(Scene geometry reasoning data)
****************
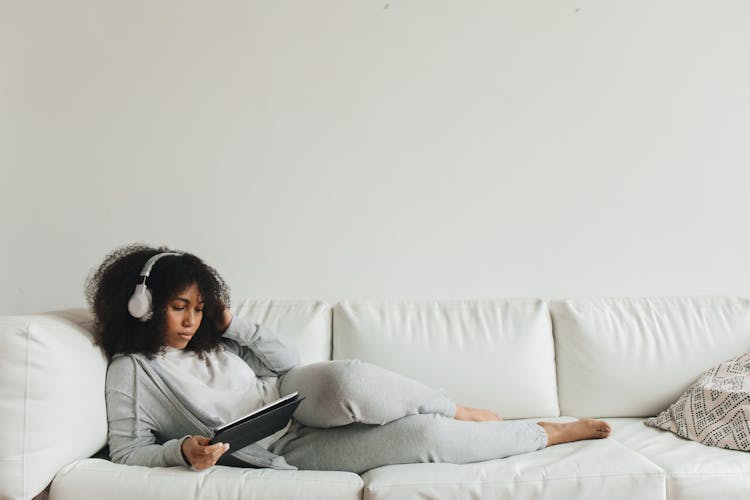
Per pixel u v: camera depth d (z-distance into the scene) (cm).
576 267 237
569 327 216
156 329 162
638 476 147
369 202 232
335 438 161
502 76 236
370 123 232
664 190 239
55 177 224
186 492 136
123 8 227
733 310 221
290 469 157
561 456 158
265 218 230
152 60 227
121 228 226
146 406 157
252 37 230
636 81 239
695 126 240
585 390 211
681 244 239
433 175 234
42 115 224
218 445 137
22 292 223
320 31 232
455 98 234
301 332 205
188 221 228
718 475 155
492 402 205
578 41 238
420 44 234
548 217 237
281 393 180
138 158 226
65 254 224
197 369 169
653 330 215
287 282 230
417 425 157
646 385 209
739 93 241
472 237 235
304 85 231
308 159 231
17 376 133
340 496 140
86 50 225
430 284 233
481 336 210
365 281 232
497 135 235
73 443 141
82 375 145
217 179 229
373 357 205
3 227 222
****************
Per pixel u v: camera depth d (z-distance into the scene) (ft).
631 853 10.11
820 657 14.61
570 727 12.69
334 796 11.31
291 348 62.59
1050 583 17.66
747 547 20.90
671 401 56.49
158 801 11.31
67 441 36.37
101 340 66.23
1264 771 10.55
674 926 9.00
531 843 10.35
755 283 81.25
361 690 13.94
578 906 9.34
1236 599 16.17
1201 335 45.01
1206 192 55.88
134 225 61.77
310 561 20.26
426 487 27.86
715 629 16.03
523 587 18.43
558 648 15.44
****************
Filter the entries above and copy only the lines that hold "camera".

Per pixel u v: camera depth d (z-distance into the scene) (cm).
Per pixel u v: camera depth d (z-distance into the scene) (ft).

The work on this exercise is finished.